To start with, you have to scramble to cover their work. Inevitably, it will be the day that you really needed that person at work. Just today, both of my back-up individuals for the receptionist’s lunch break called in. Since Tuesday is the only day of the week they have to do this, it’s par for the course that they’re both out sick today. So I’m stuck training someone to be the back-up for the back-up and the other back-up.

Then, you have to track their absence somehow. My company, like most, has an amazingly overcomplicated system of credits and occurrences that takes a master’s degree in HR idiocy to fully understand. Our system provides these credits twice a year – ensuring that the 1-2 months following allotment of the credits, there is a rampant spike in personal days and sick kids. We also have an elaborate spreadsheet to complete on each employee which is designed to track these occurrences for us. I don’t know anyone that uses it.

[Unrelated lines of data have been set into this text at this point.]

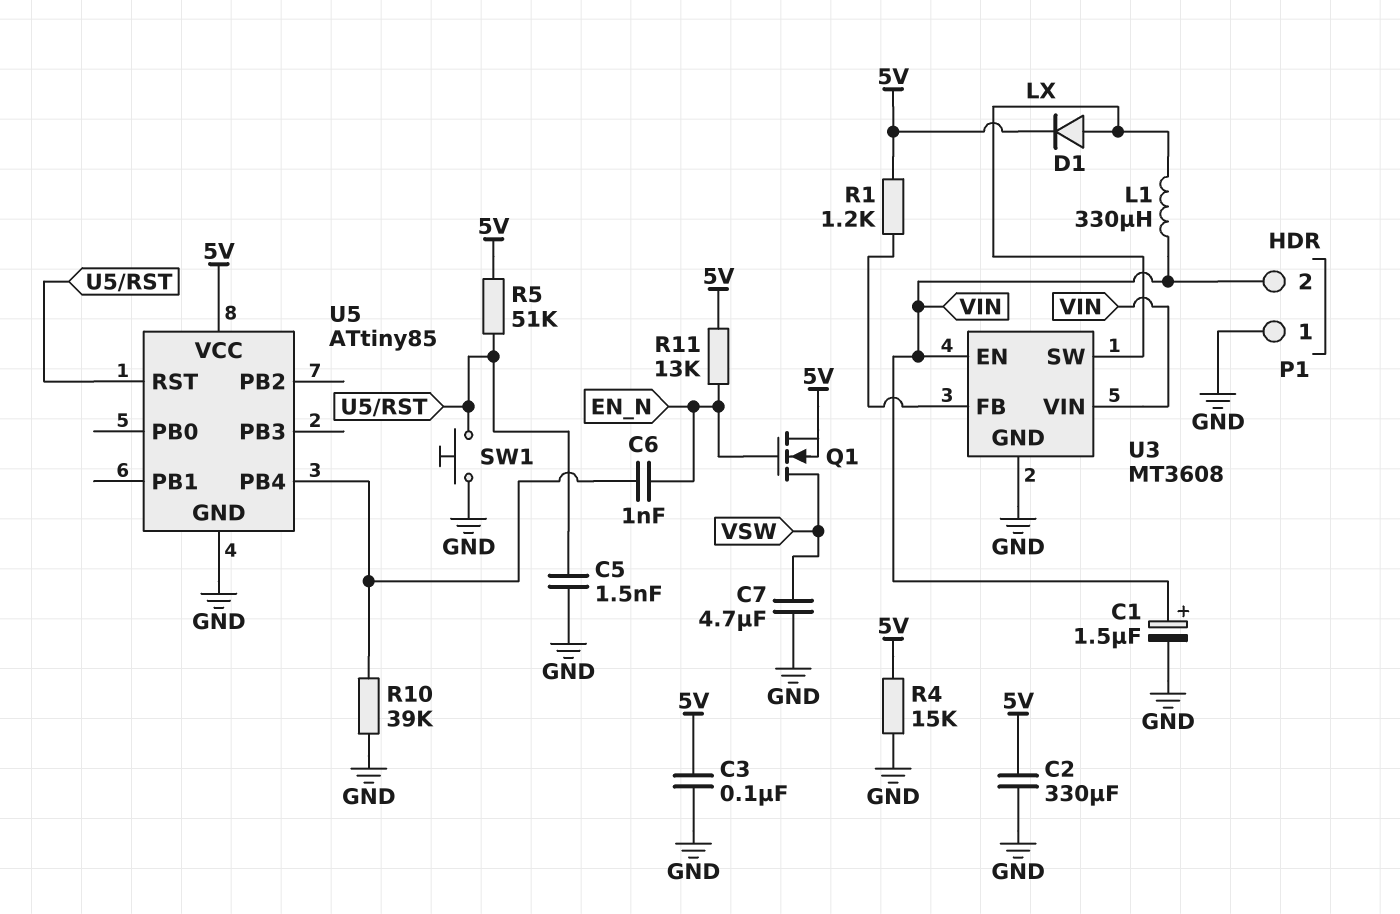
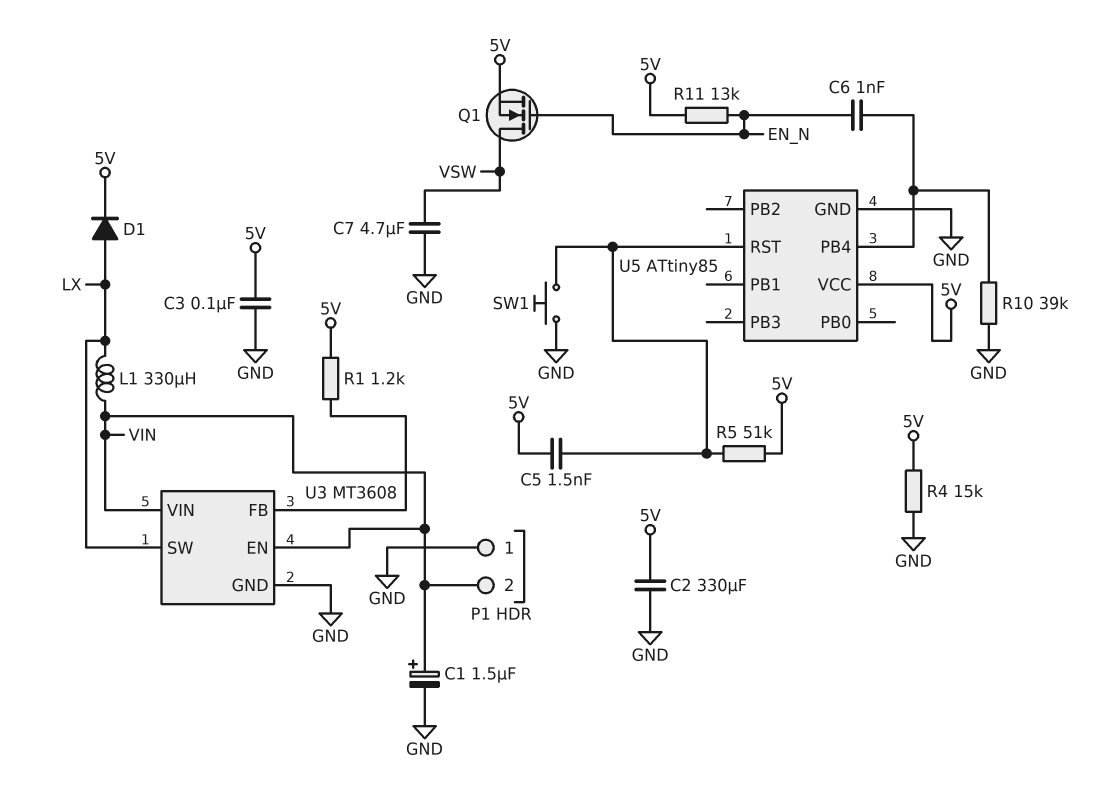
C5: 1.5nF (GND, U5/RST) -> 1.5nF (5V, U5/RST)

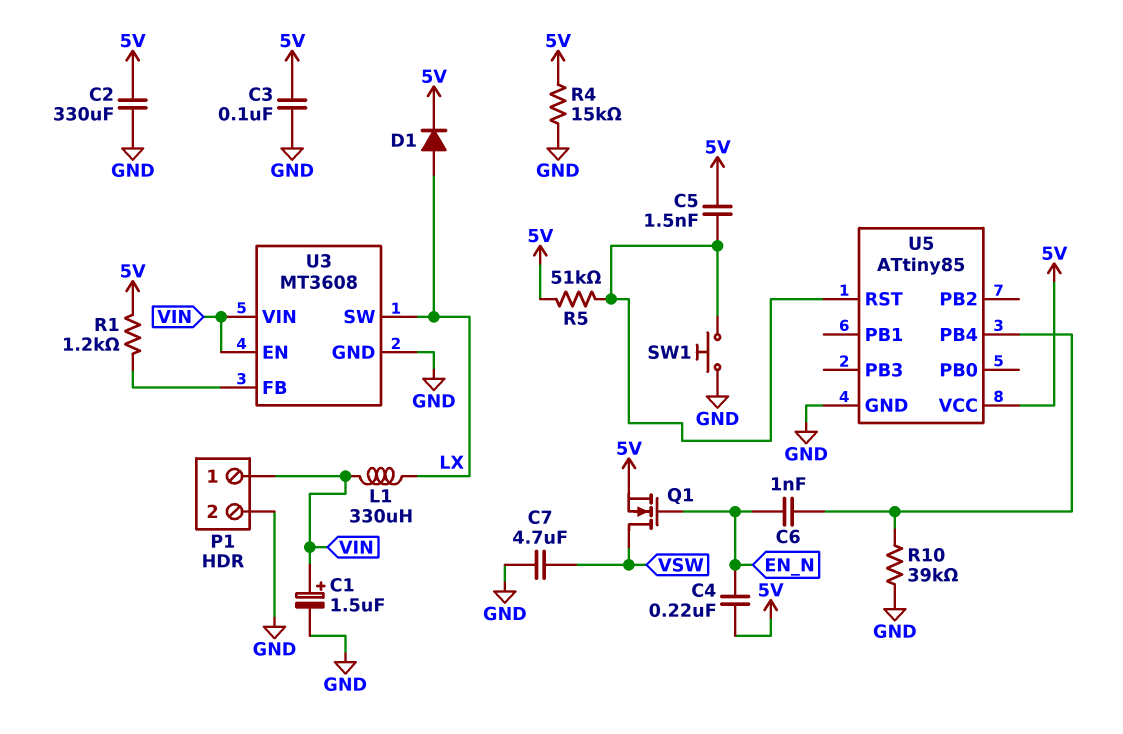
C4: none -> 220nF (5V, EN_N)
P1 pin 1: GND -> VIN
P1 pin 2: VIN -> GND
R11: 13k (5V, EN_N) -> none

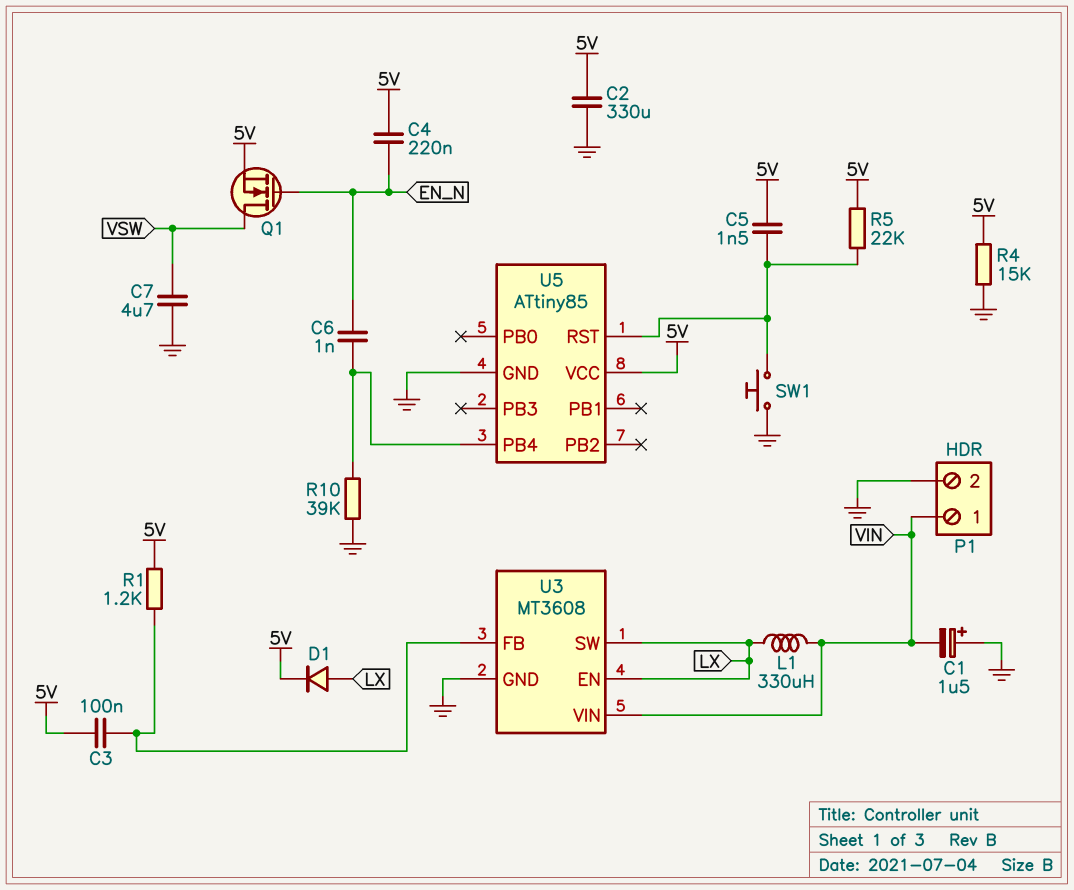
C1: 1.5uF (plus VIN, minus GND) -> 1.5uF (plus GND, minus VIN)
C3: 100nF (5V, GND) -> 100nF (5V, U3/FB)
R5: 51k (5V, U5/RST) -> 22k (5V, U5/RST)
U3 pin EN: VIN -> LX

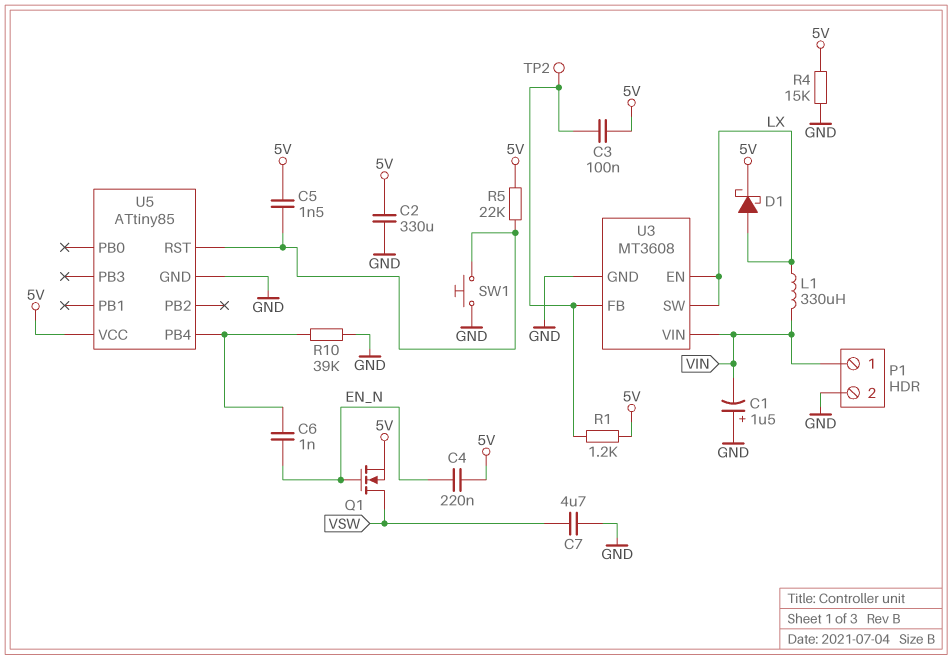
D1: diode (A LX, K 5V) -> schottky (A LX, K 5V)
TP2: none -> test point (U3/FB)

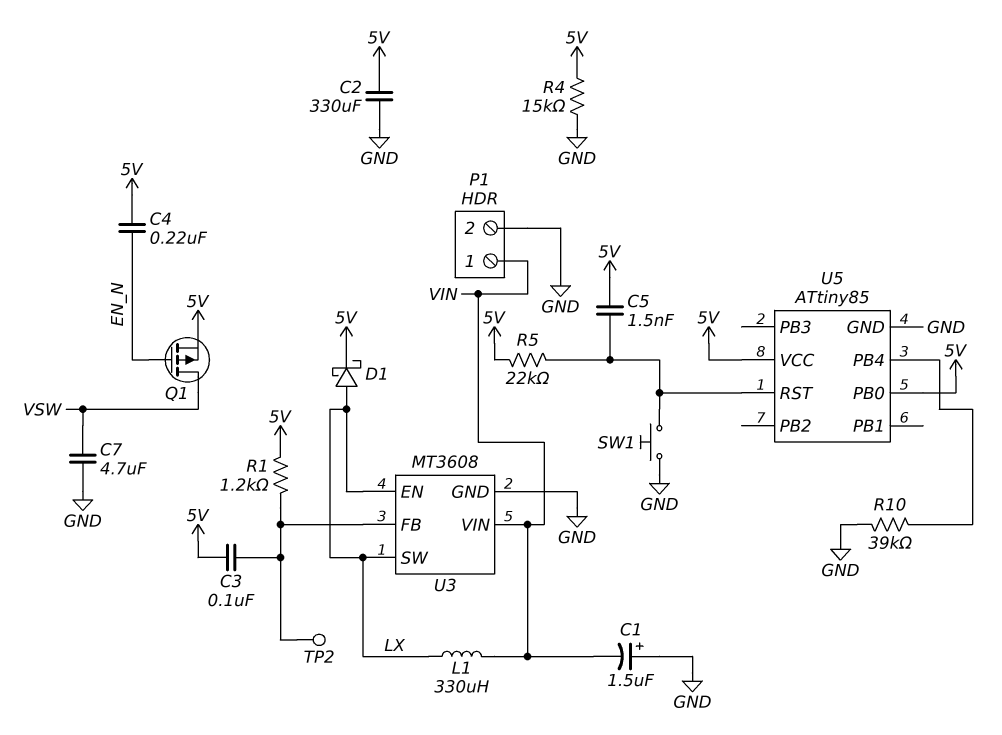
C6: 1nF (EN_N, U5/PB4) -> none
Q1: NMOS (G EN_N, D VSW, S 5V) -> PMOS (G EN_N, D VSW, S 5V)
U5 pin PB0: none -> 5V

Finally, the only people that truly understand an attendance policy are the very people abusing it. If I have questions on whether something counts for the calendar year or a rolling year, I don’t call HR. I call Suzie Skipper. I swear they must spend countless hours poring over the employee manual and quizzing themselves on the policy. They practice test scenarios like 6th grade word problems: 4 tardies, 2 call-ins, and 1 early out for a bad headache = verbal warning. Safe!

I don’t know what the perfect answer is. I do know that within 3-4 months of hiring a new employee, I can tell you if they’re an attendance problem or not. There’s no gray area on this. It’s a yes or no check box. And I surely don’t need a spreadsheet or complicated credit/occurrence system to tell me so.